Los gazatíes no pueden exportar sus mercancías ni hacer negocio con ellas, con las naranjas o las fresas míticas. Tampoco pueden vender el pescado de sus aguas. Eso también es parte del drama: mientras se oyen zumbar los drones israelíes cada día, en cada rincón del cielo, en el mar también hay vigilancia de la Armada de Israel y hay un límite fijado, más allá del cual los pescadores no pueden faenar. Esto deja fuera el 85% de las aguas que les corresponderían según los Acuerdos de Paz de Oslo. Se ha estirado el permiso a las 12 millas, pero bajan constantemente a seis o cuatro en función del momento de tensión, de lo que Israel decida. Las barcas trabajan cerca de la playa, donde hay menos volumen de pescado y menos variedad de especies.
Si no entra material pero sí se destruyen infraestructuras, en un bucle permanente que pone de manifiesto la tremenda resiliencia de los gazatíes, acaban erosionándose los servicios esenciales. El acceso a agua limpia y electricidad permanece en un nivel de crisis “total”, lo impacta en casi todos los aspectos de la vida. El agua potable no está disponible para casi toda la población y la disponibilidad de electricidad mejoró recientemente, aumentando de cinco o seis horas por día en los últimos meses, cuando durante años ha sido de apenas un par. Israel ahora ha bombardeado la principal torre de comunicaciones, por lo que Internet y la telefonía también se complica.
Sólo existe una única central eléctrica funcionando a medio gas, atacada en las últimas ofensivas. Así es casi imposible atender así las luces de un quirófano o una respiración asistida o una incubadora. Salud, agua y saneamiento son los servicios más afectados por estos cortes constantes, que impiden que la frágil economía de Gaza despegue, en particular en los sectores manufacturero y agrícola, que siempre han sido sus locomotoras.
La situación de desgaste lleva a que un número alarmante de gazatíes, casi 600.000, entre los que se encuentran niños y jóvenes, muestren síntomas de angustia severa y desarrollen problemas de salud mental. El problema es tratarlo ante la falta de profesionales y el coste del tratamiento. En realidad, todos los tratamientos cuestan o directamente no llegan: la franja tiene un déficit del 30% en medicamentos y material sanitario, que sube al 60% cuando hay ofensivas israelíes; es cifra es el agujero diario en los tratamientos contra el cáncer, lo que unido a la complejidad para lograr permisos de Israel para recibir tratamiento en Jerusalén Este o Cisjordania socava la posibilidad de una recuperación.
Los sucesivos gobiernos de Israel siempre se defienden afirmando que en Gaza no hay desabastecimiento, y eso es cierto. Los supermercados están llenos de productos de todo tipo. El problema es que son inalcanzables para el bolsillo de los gazatíes, empobrecidos hasta el límite. Muchas de las mercancías se encarecen porque, como no se pueden producir dentro por falta de industria o investigación (todas las piezas de maquinaria son sospechosas de doble uso, que pueda hacer daño a Israel, y por tanto no se pueden introducir), hay que comprarlas al vecino, o sea, a los israelíes.
El movimiento civil BDS (Boicot, Desinversión, Sanciones), que promueve el incremento de la presión económica y política sobre Israel, maneja informes que sostienen que al menos el 45% de la ayuda internacional acaba en manos de Israel, en empresas del otro lado de la frontera que terminan siendo las contratadas: cementeras, fábricas de ladrillo o cableado, telecomunicaciones, depuración de aguas o saneamiento que, además, trabajan en las colonias ilegales de Cisjordania y el este de Jerusalén.
Ahora, la zona espera una ofensiva por tierra de Israel, un miedo a la devastación que se suma al pasado y presente desgastante. Gaza rezuma desesperanza y ahora, otra vez, sangra también.

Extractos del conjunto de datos
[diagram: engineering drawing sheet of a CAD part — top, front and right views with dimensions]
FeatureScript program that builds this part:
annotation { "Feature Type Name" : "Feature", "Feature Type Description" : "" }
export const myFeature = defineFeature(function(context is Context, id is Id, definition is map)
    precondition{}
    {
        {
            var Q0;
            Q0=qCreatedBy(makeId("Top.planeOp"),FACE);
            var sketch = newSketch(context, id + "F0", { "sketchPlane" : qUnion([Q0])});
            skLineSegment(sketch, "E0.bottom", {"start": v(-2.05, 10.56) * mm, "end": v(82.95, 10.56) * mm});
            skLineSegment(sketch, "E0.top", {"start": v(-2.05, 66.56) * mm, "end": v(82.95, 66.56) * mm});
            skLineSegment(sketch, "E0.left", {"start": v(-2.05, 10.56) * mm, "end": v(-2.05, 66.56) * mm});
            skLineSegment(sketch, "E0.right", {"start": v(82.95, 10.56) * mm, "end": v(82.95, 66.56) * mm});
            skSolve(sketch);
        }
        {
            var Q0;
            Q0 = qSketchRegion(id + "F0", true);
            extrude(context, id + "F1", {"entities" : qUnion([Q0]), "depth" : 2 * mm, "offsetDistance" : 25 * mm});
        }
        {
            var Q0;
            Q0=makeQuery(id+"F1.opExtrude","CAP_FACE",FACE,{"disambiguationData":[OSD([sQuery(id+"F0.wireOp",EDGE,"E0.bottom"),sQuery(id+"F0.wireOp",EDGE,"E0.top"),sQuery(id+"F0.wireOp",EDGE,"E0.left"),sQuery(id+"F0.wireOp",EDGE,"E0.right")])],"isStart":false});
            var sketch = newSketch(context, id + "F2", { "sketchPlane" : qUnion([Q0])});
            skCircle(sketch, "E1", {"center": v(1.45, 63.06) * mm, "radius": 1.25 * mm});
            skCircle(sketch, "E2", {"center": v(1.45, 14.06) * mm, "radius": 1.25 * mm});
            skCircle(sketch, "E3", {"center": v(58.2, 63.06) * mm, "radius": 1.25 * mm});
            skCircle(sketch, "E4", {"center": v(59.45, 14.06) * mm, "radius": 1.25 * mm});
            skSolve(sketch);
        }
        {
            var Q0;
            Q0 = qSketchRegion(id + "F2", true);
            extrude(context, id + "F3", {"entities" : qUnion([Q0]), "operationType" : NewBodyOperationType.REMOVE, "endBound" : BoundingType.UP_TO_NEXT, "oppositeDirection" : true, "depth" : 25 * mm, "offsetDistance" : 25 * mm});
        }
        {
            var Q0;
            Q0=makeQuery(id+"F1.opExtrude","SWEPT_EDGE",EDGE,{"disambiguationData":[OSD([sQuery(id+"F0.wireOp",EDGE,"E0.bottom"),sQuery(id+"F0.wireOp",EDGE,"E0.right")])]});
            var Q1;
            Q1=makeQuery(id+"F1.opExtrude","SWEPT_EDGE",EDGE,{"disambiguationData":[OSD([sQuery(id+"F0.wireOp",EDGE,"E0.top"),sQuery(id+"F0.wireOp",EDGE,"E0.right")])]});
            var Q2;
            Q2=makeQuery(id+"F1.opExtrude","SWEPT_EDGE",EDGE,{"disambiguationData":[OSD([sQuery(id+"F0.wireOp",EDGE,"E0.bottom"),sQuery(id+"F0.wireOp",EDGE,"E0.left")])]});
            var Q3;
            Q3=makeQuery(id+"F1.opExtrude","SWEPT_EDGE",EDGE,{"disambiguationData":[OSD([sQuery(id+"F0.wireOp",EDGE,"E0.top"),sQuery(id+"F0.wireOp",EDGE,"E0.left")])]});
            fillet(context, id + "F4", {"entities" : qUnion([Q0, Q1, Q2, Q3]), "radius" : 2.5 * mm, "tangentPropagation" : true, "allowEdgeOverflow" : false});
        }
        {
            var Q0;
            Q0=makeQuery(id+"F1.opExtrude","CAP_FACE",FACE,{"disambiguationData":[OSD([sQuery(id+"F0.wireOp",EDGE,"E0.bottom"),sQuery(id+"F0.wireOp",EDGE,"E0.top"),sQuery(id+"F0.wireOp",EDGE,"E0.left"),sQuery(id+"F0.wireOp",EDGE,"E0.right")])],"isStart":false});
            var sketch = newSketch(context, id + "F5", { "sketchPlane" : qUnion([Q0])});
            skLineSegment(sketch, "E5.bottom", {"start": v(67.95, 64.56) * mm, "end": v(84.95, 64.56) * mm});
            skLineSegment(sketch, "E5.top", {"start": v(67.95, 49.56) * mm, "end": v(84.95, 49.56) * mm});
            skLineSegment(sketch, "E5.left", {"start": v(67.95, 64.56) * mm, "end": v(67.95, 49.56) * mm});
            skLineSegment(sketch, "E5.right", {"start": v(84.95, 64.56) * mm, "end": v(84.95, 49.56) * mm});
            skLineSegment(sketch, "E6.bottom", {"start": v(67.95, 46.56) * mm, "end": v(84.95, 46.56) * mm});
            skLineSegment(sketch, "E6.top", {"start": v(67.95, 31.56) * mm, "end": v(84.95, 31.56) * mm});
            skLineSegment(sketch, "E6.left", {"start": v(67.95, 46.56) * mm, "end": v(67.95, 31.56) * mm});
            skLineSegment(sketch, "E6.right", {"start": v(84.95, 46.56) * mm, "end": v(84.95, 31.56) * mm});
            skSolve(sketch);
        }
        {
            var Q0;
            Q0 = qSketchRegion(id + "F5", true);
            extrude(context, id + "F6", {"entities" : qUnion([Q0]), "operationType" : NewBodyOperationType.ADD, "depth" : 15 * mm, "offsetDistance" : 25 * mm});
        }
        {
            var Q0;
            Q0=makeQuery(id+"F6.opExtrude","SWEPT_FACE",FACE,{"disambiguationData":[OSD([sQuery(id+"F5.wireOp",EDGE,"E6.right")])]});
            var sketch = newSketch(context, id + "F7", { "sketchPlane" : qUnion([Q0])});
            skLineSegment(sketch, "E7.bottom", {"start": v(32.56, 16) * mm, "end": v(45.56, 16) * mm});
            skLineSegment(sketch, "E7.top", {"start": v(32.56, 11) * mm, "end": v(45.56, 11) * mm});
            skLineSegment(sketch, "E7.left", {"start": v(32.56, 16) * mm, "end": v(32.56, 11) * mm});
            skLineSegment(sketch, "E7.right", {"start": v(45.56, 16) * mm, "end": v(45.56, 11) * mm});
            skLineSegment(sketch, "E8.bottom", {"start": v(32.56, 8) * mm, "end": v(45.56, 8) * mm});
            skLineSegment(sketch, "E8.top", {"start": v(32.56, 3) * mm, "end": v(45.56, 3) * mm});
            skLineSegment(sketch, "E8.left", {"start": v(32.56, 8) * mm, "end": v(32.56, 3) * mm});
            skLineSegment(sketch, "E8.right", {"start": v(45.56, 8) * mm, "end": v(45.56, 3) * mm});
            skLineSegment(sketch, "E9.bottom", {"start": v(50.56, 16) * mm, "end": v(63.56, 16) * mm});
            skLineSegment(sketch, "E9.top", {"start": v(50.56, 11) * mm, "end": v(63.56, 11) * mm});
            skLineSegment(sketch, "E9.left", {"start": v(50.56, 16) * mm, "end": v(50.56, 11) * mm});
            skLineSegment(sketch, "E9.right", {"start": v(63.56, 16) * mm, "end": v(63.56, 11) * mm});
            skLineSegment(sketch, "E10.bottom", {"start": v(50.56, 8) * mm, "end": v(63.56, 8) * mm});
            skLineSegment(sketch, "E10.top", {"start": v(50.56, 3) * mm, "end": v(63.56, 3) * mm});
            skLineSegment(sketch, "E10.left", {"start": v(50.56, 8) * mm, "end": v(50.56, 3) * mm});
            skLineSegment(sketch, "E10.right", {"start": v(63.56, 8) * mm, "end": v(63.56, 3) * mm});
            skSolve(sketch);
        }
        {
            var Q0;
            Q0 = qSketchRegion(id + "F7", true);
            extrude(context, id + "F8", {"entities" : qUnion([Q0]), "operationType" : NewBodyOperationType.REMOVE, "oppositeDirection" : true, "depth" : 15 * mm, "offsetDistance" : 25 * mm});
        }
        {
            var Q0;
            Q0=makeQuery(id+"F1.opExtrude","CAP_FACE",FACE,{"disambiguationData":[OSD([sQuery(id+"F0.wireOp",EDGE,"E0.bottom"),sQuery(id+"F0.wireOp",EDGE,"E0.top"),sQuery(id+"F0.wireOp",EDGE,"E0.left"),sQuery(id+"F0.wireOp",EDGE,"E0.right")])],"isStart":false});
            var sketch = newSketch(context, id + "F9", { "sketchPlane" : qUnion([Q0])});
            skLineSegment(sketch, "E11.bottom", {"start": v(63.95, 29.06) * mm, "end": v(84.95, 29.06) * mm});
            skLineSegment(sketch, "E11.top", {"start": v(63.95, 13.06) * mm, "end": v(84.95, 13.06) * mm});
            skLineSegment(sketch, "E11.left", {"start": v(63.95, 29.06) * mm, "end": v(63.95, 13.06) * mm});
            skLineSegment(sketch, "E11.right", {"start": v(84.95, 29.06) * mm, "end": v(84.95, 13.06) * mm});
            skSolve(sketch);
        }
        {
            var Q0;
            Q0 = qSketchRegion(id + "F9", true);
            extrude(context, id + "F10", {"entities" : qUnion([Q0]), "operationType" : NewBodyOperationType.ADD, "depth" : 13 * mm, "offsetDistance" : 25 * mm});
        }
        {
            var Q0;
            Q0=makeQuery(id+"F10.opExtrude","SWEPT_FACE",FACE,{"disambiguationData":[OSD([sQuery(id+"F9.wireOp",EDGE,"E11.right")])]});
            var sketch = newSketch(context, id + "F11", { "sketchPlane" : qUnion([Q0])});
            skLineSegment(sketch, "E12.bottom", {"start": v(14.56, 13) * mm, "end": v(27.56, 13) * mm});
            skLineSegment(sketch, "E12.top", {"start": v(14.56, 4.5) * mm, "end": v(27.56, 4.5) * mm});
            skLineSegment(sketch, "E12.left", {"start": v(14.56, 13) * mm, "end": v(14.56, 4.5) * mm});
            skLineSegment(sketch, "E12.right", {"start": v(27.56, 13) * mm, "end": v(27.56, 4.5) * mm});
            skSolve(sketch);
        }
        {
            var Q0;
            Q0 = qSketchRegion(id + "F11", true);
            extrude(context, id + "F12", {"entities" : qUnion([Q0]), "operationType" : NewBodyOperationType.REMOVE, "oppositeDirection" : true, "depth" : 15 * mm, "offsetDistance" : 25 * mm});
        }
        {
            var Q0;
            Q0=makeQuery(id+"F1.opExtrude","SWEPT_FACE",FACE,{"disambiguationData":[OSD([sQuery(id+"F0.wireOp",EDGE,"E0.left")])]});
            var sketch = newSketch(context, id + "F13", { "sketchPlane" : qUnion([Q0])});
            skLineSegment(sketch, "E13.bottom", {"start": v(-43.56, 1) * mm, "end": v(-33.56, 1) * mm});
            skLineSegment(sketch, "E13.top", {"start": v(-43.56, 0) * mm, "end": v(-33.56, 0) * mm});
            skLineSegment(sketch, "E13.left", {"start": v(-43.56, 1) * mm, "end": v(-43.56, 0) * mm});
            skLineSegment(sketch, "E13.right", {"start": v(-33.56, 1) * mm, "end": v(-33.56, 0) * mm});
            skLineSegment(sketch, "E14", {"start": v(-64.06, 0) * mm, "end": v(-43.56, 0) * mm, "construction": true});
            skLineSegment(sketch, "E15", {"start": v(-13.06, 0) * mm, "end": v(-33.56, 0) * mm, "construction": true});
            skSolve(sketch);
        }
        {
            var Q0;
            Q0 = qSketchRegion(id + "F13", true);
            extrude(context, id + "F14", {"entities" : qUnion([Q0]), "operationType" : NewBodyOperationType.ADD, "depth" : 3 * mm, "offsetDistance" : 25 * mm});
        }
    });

◆ Consigna del ejercicio
Transcribe del texto sobre Gaza el fragmento que va desde "El movimiento civil" hasta "vez, sangra también.", ambos incluidos. Usa únicamente el texto sobre Gaza como fuente.

◆ Respuesta del ejercicio
El movimiento civil BDS (Boicot, Desinversión, Sanciones), que promueve el incremento de la presión económica y política sobre Israel, maneja informes que sostienen que al menos el 45% de la ayuda internacional acaba en manos de Israel, en empresas del otro lado de la frontera que terminan siendo las contratadas: cementeras, fábricas de ladrillo o cableado, telecomunicaciones, depuración de aguas o saneamiento que, además, trabajan en las colonias ilegales de Cisjordania y el este de Jerusalén.
Ahora, la zona espera una ofensiva por tierra de Israel, un miedo a la devastación que se suma al pasado y presente desgastante. Gaza rezuma desesperanza y ahora, otra vez, sangra también.